The British government faces an excruciating choice. It cannot let Royal Bank of Scotland and its fellow mega-banks go to the wall. Yet it risks being swamped by the massive foreign debts of these lenders if it takes on their dollar, euro and yen exposure by opting for full nationalisation.
Britain has foreign reserves of under $61bn dollars (£43.7bn), less than Malaysia or Thailand. The foreign liabilities of the UK banks are $4.4 trillion – or twice annual GDP – according to the Bank of England. The mismatch is perilous.
It is why sterling has crashed 10 cents from $1.49 to $1.39 against the dollar in two days. The markets have given their verdict on Gordon Brown’s latest effort to “save the world”.
– Gordon Brown brings Britain to the edge of bankruptcy (Telegraph)
Credit default swaps (CDS) measuring risk on British debt have reached an all-time high of 125 basis points, just below Portugal. The yield spread on 10-year Gilts over German Bunds has doubled to 53 basis points since last week.
Standard & Poor’s has quashed rumours that it will soon strip Britain of its AAA credit rating – an indignity averted even after the International Monetary Fund bail-out in 1976. But there was a sting yesterday as it responded to the Treasury plan for the banks. “Market confidence in the sector has eroded to such a degree that it is not clear whether these measures by themselves will bring about a material improvement,” the IMF said. “As a result, full nationalisation of some banks remains a possibility in our view.”
Spain was relegated from AAA to AA+ on Monday, and Spain’s public debt is a much lower share of GDP.
“If Spain can get downgraded, then the risks for the UK are self-evident,” said Graham Turner, of GFC Economics. “The increase in the UK gross public debt burden – 11.8 percentage points in just one year – is troubling. The market rightly fears the long-term fiscal costs of a collapsing banking system. Rising Gilt yields are the main impact of the botched move from the UK Treasury.”
Mr Turner said the British Government had taken far too long to resort to quantitative easing – printing money – and had wasted months with fiscal frippery as debt deflation throttled the banks.
The parallels with Iceland are disturbing. The country was ruined by the antics of its three big banks. They built up foreign liabilities equal to 900pc of GDP. Operating as hedge funds, they borrowed in dollars, euros and pounds to speculate. However, the state lacked the foreign reserves to match this leverage.
But Iceland at least had the luxury of letting banks default – shifting losses on to the rest of the world. It refused to honour foreign debts.
“They drew a line,” said Jerry Rawclifffe, who tracks Iceland for Fitch Ratings. “They created new banks, parking the old losses in resolution committees. It is not easy for other governments to walk away. They have a duty of care.”

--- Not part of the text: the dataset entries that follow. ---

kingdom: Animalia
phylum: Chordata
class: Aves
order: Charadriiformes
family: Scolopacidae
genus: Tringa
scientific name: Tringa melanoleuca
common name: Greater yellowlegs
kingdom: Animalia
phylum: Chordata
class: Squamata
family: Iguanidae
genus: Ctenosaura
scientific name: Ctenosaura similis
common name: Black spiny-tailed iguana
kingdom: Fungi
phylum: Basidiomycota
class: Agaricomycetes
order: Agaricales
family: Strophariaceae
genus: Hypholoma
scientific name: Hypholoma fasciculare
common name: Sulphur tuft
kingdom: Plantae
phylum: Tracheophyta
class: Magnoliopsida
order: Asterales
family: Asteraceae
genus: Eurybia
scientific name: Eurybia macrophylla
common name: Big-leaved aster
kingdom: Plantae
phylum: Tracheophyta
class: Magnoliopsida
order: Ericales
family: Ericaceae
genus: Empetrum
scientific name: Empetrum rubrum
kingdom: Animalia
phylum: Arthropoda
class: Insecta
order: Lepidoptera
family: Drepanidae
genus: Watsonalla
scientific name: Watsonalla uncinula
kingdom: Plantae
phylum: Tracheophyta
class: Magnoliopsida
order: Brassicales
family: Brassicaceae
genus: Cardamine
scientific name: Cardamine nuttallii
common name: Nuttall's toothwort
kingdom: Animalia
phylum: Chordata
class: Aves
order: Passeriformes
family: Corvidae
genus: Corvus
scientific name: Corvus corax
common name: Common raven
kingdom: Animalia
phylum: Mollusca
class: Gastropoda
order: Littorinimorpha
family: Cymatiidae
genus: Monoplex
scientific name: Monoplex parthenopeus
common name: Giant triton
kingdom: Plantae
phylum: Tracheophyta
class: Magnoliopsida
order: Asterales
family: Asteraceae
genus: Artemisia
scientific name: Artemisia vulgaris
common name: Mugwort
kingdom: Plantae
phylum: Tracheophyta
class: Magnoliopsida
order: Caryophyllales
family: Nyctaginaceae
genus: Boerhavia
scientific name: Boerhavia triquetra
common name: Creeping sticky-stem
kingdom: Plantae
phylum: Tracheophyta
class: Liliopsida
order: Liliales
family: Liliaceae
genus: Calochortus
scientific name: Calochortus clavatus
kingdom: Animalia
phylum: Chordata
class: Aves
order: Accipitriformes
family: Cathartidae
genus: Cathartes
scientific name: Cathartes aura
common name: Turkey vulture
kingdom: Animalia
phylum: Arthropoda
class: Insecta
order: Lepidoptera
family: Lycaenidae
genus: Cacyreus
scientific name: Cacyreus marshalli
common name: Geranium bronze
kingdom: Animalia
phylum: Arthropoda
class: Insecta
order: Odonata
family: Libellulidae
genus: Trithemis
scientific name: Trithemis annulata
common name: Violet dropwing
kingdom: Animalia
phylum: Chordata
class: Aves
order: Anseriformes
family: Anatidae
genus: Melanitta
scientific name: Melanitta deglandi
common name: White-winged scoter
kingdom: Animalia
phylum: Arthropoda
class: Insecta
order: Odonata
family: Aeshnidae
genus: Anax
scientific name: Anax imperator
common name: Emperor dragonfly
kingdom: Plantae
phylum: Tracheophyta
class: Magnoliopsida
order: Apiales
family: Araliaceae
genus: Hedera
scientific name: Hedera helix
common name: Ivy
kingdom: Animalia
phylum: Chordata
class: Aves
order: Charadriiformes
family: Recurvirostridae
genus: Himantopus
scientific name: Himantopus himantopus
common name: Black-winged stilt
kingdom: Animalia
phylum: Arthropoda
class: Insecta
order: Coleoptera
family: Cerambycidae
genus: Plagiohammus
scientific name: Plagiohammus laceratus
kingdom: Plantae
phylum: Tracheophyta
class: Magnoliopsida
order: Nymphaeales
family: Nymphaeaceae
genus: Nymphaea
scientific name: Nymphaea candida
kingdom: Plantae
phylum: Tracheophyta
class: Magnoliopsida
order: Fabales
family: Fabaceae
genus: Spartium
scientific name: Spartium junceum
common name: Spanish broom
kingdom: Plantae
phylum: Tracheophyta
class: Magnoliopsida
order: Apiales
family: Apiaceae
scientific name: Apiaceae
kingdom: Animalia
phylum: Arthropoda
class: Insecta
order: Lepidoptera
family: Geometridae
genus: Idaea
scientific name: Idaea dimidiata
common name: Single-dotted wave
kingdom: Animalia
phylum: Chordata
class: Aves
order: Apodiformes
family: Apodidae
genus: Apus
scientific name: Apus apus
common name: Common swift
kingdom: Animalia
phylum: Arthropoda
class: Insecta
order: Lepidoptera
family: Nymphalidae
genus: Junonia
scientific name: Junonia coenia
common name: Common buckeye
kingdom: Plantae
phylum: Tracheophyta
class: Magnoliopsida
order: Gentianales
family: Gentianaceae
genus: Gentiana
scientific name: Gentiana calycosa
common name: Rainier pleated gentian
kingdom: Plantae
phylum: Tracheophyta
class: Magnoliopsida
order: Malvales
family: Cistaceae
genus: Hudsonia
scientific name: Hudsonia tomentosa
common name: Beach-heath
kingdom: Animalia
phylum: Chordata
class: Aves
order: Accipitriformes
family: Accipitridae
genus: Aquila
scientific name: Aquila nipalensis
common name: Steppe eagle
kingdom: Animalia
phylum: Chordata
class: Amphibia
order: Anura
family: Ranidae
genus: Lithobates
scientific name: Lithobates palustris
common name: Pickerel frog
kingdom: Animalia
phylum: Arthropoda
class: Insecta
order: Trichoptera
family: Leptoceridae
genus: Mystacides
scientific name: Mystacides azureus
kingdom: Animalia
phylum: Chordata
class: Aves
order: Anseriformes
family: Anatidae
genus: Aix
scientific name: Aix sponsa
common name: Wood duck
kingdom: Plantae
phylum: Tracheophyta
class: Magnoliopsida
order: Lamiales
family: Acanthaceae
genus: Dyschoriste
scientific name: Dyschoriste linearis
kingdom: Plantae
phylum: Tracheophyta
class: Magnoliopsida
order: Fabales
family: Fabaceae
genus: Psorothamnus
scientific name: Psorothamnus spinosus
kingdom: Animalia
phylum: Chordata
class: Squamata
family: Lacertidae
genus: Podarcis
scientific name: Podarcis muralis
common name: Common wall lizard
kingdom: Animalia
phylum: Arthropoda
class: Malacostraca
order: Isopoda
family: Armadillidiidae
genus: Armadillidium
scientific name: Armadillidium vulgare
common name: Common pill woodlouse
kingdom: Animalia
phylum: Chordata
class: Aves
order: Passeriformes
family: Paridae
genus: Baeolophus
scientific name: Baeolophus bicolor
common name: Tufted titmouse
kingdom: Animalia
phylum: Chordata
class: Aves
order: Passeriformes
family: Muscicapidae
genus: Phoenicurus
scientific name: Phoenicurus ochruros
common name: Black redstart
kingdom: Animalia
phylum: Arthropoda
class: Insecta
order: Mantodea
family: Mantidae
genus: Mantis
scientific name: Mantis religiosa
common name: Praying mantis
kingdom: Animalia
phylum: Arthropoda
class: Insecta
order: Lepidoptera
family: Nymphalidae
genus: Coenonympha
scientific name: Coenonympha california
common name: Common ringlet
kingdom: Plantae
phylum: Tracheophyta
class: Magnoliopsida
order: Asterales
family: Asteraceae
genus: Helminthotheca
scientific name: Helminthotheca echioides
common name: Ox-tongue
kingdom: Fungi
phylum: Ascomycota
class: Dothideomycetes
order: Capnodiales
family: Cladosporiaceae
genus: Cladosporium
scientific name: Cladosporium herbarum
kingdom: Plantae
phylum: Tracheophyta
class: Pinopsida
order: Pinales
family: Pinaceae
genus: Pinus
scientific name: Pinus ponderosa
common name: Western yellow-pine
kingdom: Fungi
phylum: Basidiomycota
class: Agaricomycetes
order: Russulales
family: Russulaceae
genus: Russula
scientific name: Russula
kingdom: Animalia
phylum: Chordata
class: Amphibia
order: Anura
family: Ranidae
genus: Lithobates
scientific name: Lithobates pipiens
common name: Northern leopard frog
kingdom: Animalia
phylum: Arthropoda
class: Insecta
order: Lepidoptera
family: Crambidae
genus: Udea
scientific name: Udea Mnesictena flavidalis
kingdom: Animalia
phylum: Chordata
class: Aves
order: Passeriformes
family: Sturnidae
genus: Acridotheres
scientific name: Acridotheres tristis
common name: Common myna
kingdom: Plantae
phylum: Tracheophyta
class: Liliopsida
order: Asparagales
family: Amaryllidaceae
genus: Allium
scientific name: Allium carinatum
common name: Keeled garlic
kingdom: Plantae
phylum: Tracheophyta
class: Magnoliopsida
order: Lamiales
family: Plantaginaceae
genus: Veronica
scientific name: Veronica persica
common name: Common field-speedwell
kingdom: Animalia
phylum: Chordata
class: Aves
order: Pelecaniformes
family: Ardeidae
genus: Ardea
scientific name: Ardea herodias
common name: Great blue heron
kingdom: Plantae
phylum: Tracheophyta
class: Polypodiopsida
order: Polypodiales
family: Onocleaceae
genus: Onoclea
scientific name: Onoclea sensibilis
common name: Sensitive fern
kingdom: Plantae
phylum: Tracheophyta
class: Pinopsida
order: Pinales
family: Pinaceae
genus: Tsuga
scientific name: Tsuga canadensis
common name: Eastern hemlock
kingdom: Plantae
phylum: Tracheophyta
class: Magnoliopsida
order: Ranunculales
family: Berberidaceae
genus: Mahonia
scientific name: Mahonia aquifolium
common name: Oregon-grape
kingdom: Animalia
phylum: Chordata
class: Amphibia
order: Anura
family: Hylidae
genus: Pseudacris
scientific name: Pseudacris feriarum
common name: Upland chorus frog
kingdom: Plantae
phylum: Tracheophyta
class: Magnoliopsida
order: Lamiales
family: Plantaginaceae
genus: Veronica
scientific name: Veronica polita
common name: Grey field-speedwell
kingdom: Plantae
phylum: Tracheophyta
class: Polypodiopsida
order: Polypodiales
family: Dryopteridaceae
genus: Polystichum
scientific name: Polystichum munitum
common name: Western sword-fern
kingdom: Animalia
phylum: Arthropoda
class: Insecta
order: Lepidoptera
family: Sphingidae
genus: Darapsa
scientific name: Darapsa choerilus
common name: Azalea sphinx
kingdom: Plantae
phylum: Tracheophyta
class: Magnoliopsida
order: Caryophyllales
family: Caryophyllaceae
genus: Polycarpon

(…for incompetence and stupidity.)
Indeed, if Britain walked away from UK banks’ $4.4 trillion of foreign liabilities – worth eight times Lehman Brothers – it would destroy the credibility of the City and take the whole world into deeper depression.
“The UK cannot go down that route because it would set off an asset price death spiral,” said Marc Ostwald, a bond expert at Monument Securities. “The Western banking system is already on life support. That would turn it off altogether.”
So whatever the temptations, and whatever the feelings of righteousness over the follies of the RBS leadership in its debt-driven campaign of Napoleonic expansion, the Treasury is wedded to the banks and all their sins. Chancellor Alistair Darling cannot copy Iceland.
S&P’s lead UK analyst, Trevor Cullinan, said the Government faces a “severe test” and will be judged by its actions, but he doubts whether matters will reach such a dangerous pass.
“The challenges to UK banks are significant amid a correction in property prices and a contraction of GDP. Nevertheless, the situation is very different from Iceland. The UK benefits from sterling, which is a major global funding currency. UK access to external funding is far more secure. In a worst-case scenario we estimate the cost of recapitalising the UK banking system to be in the region of £83bn (5.7pc of GDP),” he said.
The Government can take out derivatives contracts on currency markets to hedge the foreign debt risk. Perhaps it already has. The banks have $4.4 trillion foreign assets to offset their liabilities, of course. But what is their real value in this climate?
Britain is not alone in its current distress, although the fall in sterling speaks for itself. The sovereign debt of Russia, Ukraine, Greece, Italy, Belgium, Austria, The Netherlands, Ireland, Australia, New Zealand and Korea is all being tested by the markets. The core of countries deemed safe is shrinking by the day to a half dozen. Sadly, Britain is no longer one of them.